Wedlucky even in wedlockdown.

Time sure flies when you’re having fun, as evidenced for me by the fact that it’s two years since I wrote the following in celebration of my wife’s and my 25th wedding anniversary, but seems like only yesterday. And now, even after a near-death surgical experience and 18 months or so into the Covid pandemic, I can think of no reason to change a word of what I wrote to mark that marital milestone:

25 years of wedluck

The standard concept of wedlock is a bit too cramped, confining or outright claustrophobic for my taste. Especially considering that it commits if not condemns the happy, sappy couple to a lifelong confinement in each others’ company, with no prospect of time off for good behaviour, until death

I should know. I served two terms imprisoned in wedlock before I met my present and I hope final wife, and both ended not in death, but very prematurely indeed, in dearth.
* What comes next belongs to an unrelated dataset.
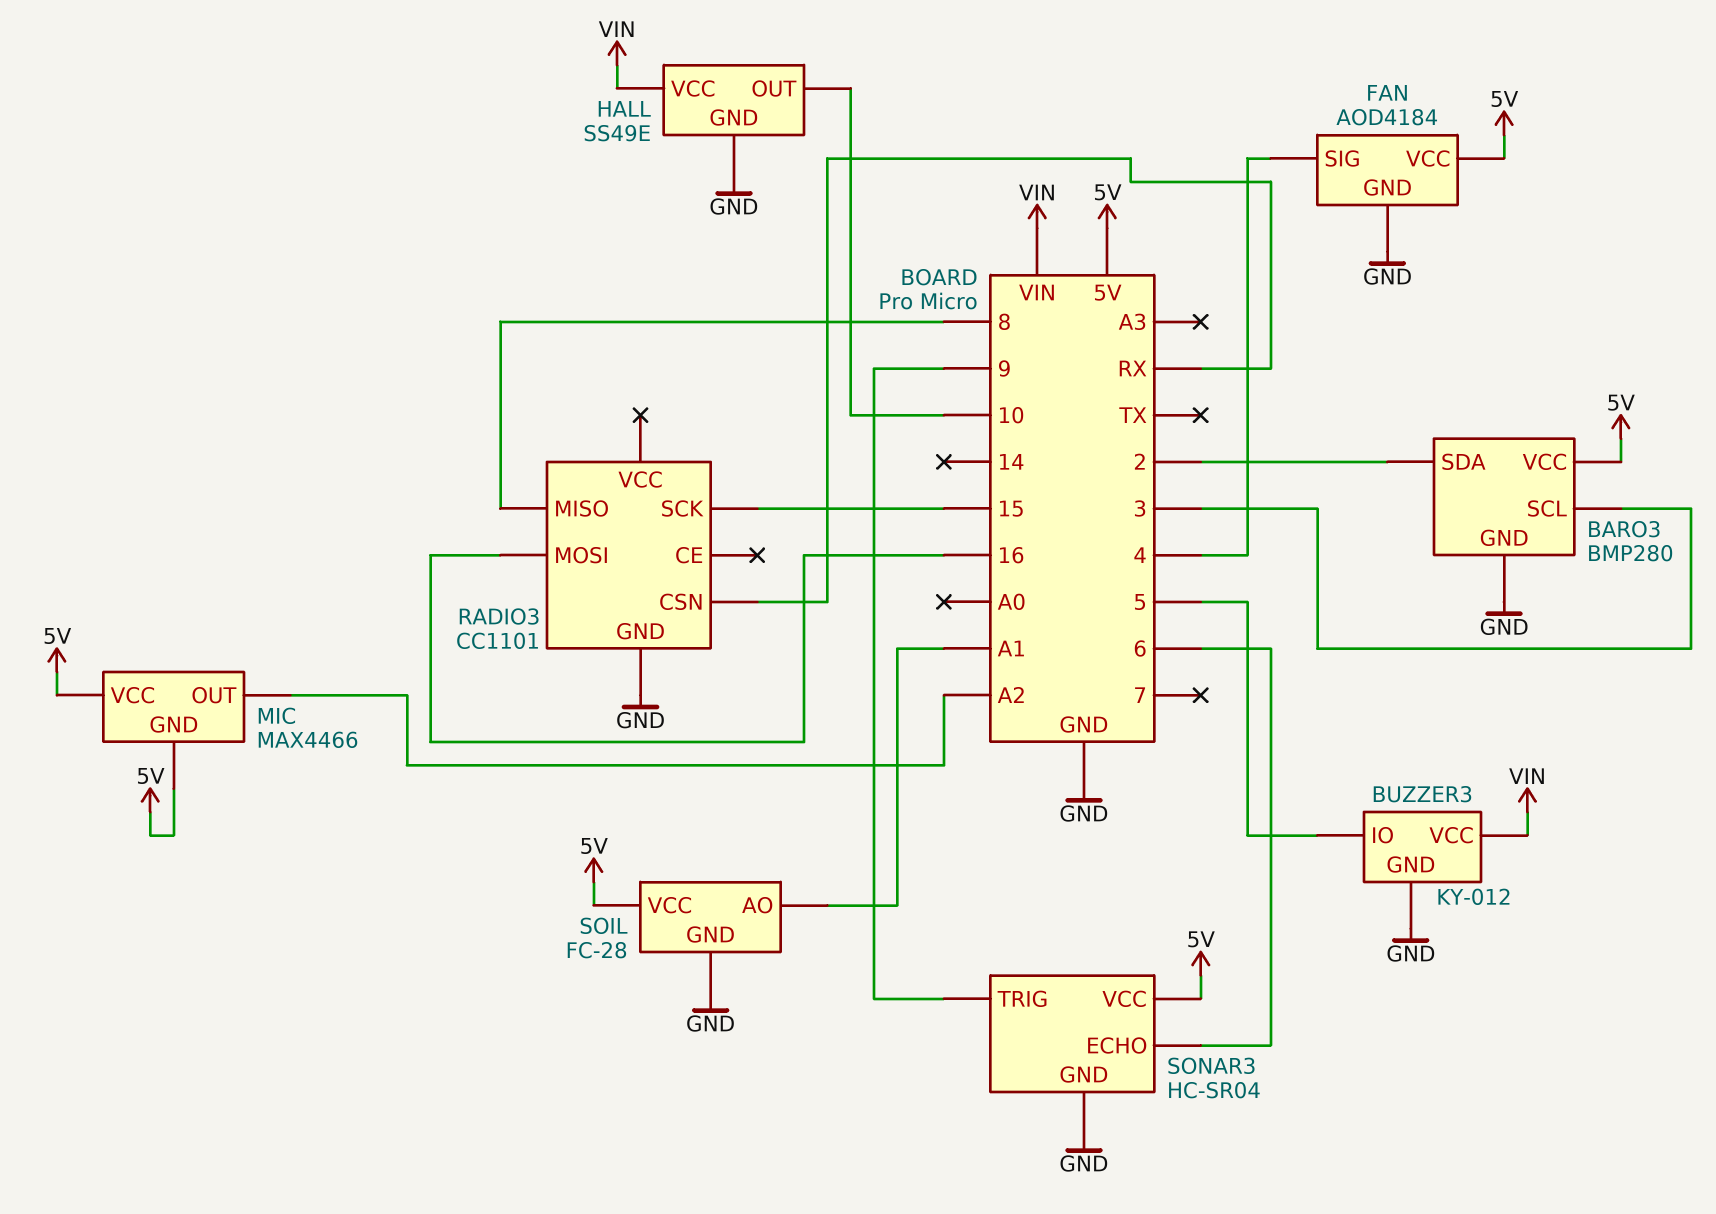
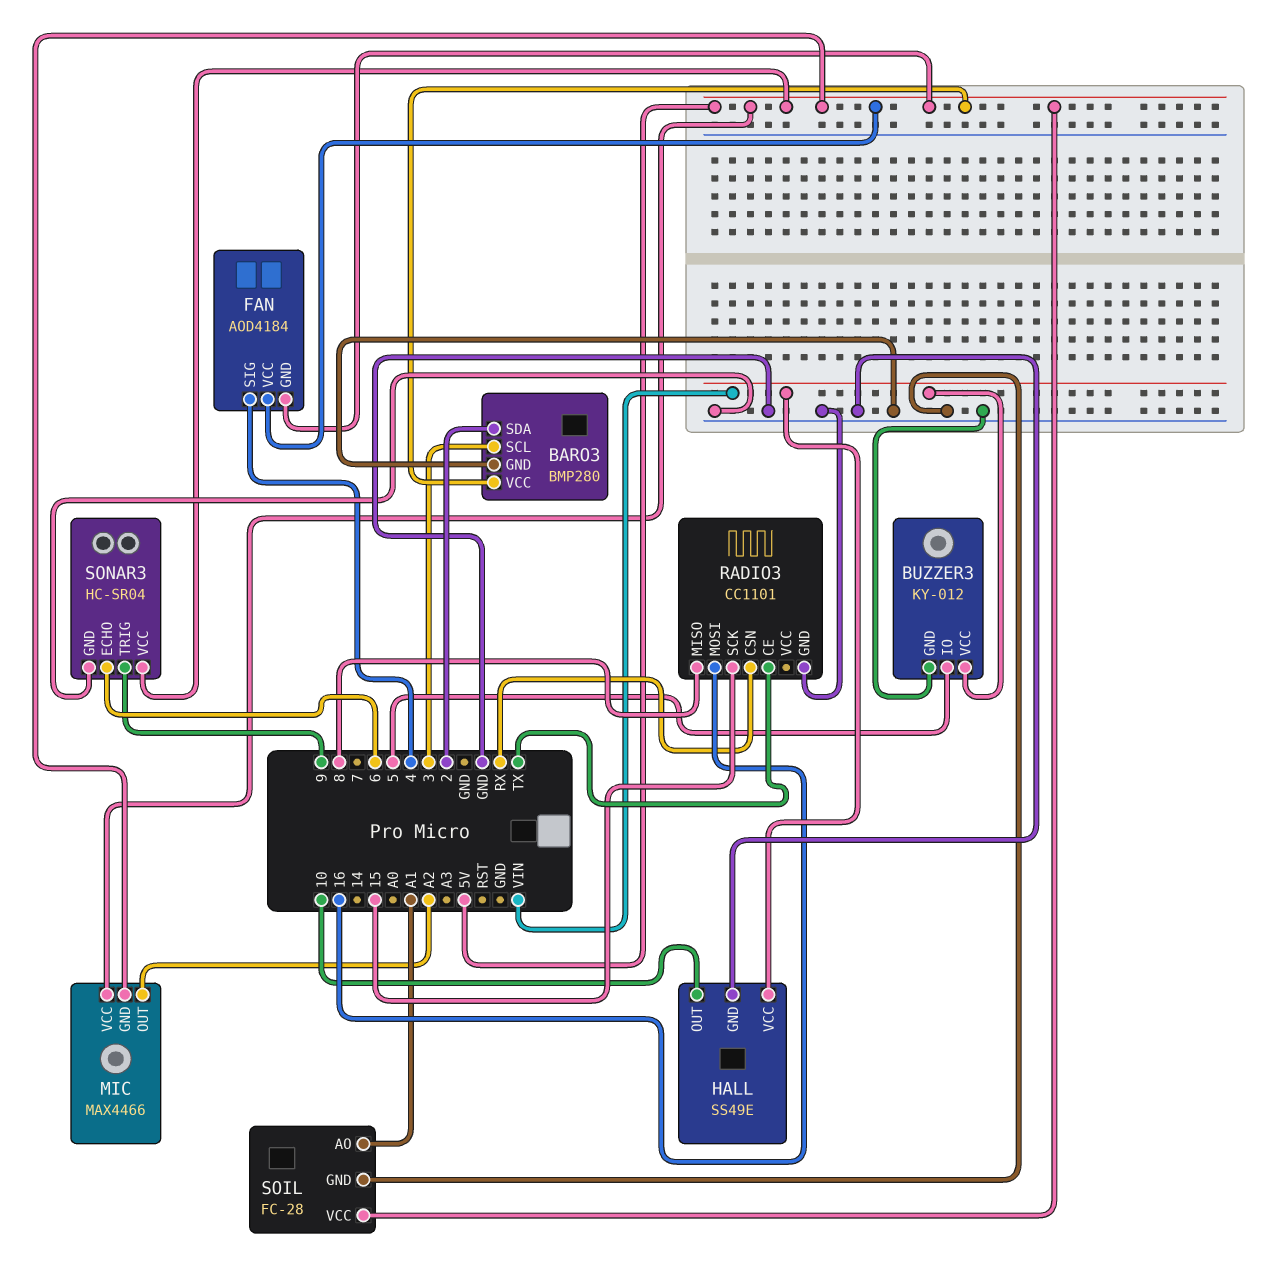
FAN pin GND: GND -> 5V
RADIO3 pin CE: none -> TX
A dearth on my part, mostly, of such vital virtues of a fair if not fabulous husband like patience, forbearance and above all unfailing willingness to bear the heavy husburden of keeping myself husbound to my promised intention to forsake all others.

In short, for my conspicuous and at times despicable lack of such qualities, I was husbinned by both women with whom I successively but unsuccessfully attempted wedlock, and so deservedly so that in hindsight I consider that after the second failed attempt I should have been outright husbanned for the rest of what remained of my life

.Back then, despite treasuring the son born of my first metaphorically abortive attempt at husbandhood, I felt like a total hus-been, and thus vowed to never again be so husblind as to try kidding myself that I could so husbend myself as to behave husblandly enough to hack yet another attempt at the dreaded wedlock.
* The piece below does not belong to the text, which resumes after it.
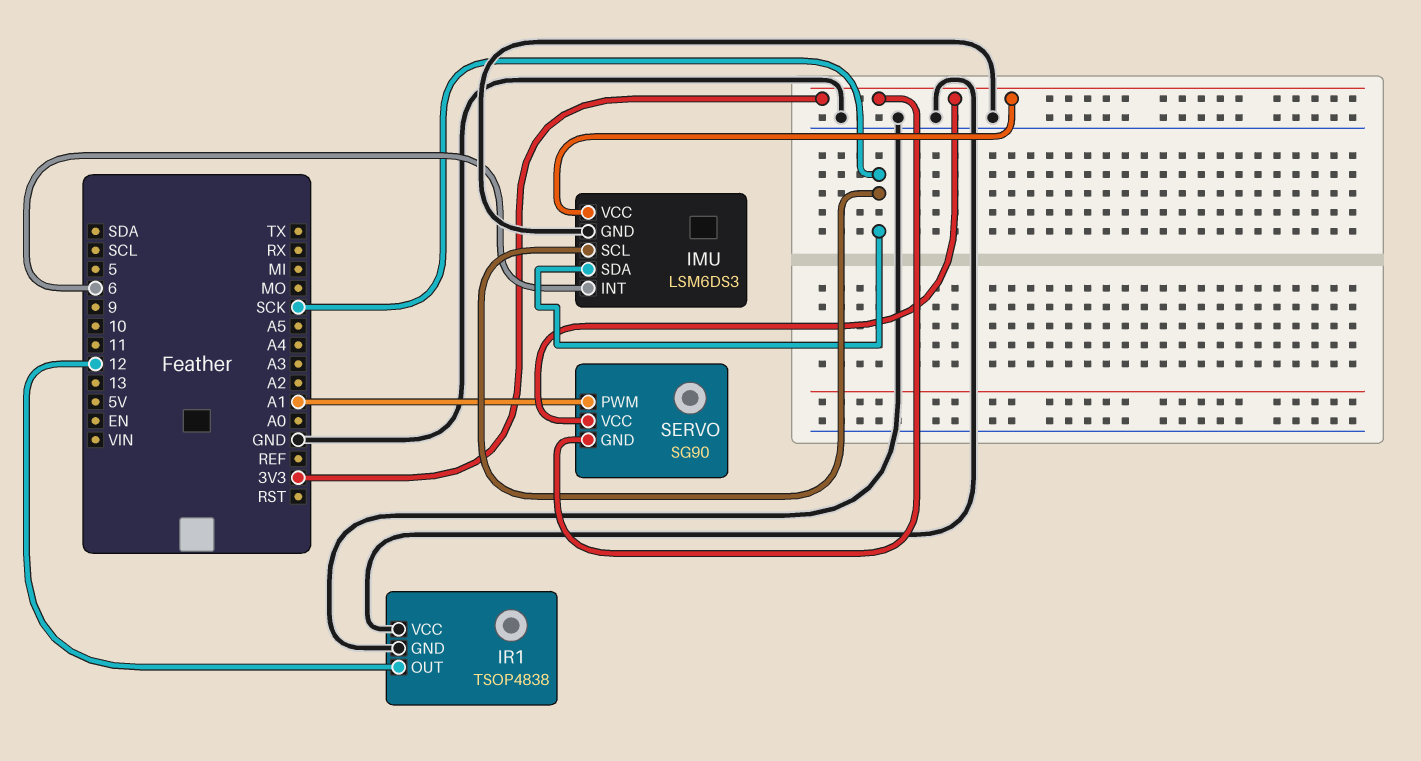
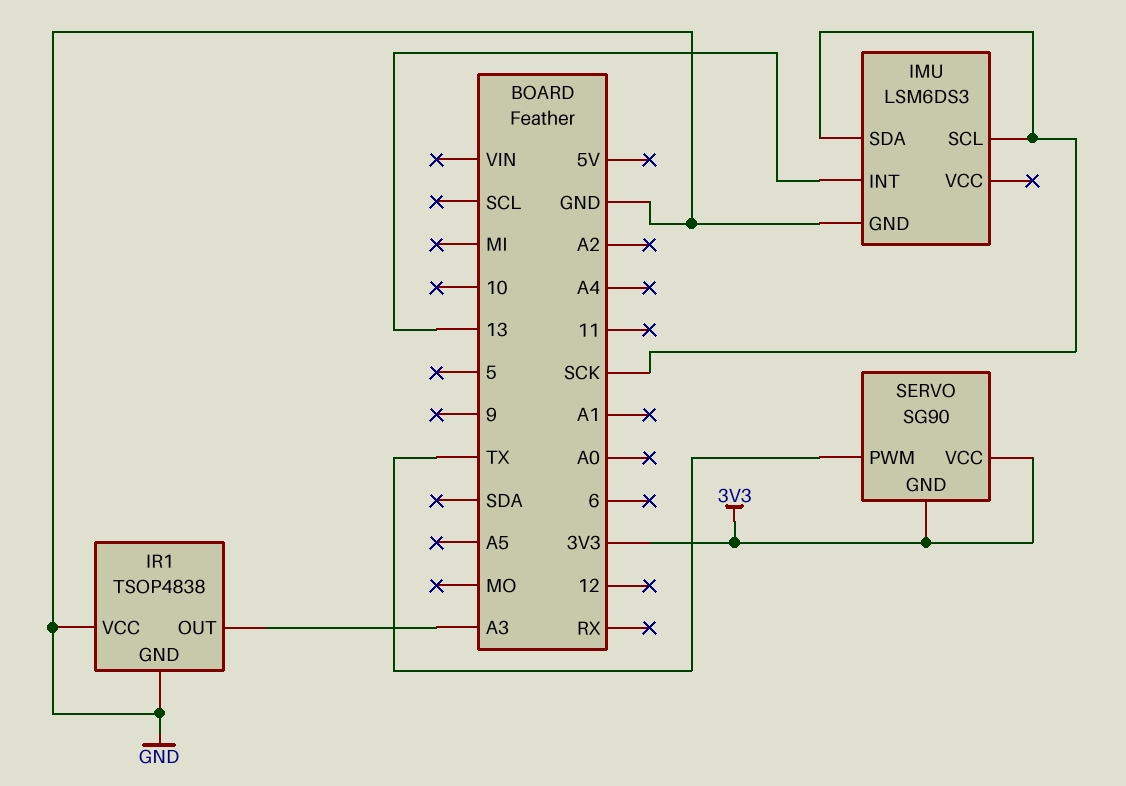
IMU pin INT: 6 -> 13
IMU pin VCC: 3V3 -> none
IR1 pin OUT: 12 -> A3
SERVO pin PWM: A1 -> TX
And of course it was just as I’d thus given up all hope of having a marital rather than a martial relationship with a woman ever again, my wedlock deadlock was broken by a piece of amazing wedluck

.Not that I was aware when I first met my now wife in Hard Rock Cafe, KL, that she’d be my next wedding belle, or even, for that matter, bedding belle, but I sure as hell liked her just swell.The only hitch being that she happened to be my junior by 29 years, and, as I gradually started to gather as our friendship progressed, a potential handful from hell.
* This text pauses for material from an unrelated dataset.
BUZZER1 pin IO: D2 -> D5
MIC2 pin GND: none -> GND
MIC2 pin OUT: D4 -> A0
Preposterously plain-spoken, feisty to a fault, and apparently wedded to such refreshingly un-little-womanly, not to mention unwifely attitudes as ‘what you see is what you get’, and ‘like it, lump it or get lost’.

In short, I came to realise that she was far more true to herself and far further far-out rebellious against custom and convention than I’d managed to become in more than double her span of years, and thus possibly an even worse candidate for wedlock than I’d twice proven myself to be

.For example, though her own parents were evidently most happily hitched, she perceived matrimony in as dim a light as I’d come to view it: as more like madrimony, with a tendency to soon decline into matrimoany, and eventually even further into martyrmony, for one or more likely both parties.

And also like me, she saw monogamy, with its inevitable, indeed inherent, monotony, as almost certainly destined, indeed doomed to descend from its initial high of honeymoonogamy down through the mutual dullnesses of moanogamy to the depressing depths of disenchantment, disinterest or outright disgust, or monughamy.

But after co-habiting as friends and lovers for a spell, we finally decided to legitimise ourselves as parents for our darling developing darling daughter-to-be, and take a chance not on wedlock, of course, but on what we felt was our amazing wedluck.

Naturally, in the time since she switched from waif to wife, or, if you prefer, sweetheart to spouse, the young woman I first knew has changed somewhat. For example, politically she’s switched from apathetic to apoplectic, and professionally from ad-chick to academic. But such changes have been merely skin- rather than sin-deep, thank goodness, and thus essentially she’s still as spicy as a spouse could be, and as saucy a source as ever of entertaining trouble and strife.

The very phrase ‘trouble and strife’, coincidentally, being both cockney and Australian rhyming slang for the word ‘wife’ .A fact that finally brings me to the point of this piece, which is to say that, at least for me, her other half in this exercise in what some may perceive as weirdlock, married life has been, and shows every sign of continuing to be, as long as we both shall live, and continue to not take but give, a wonderfully happy and often hilarious wedlark.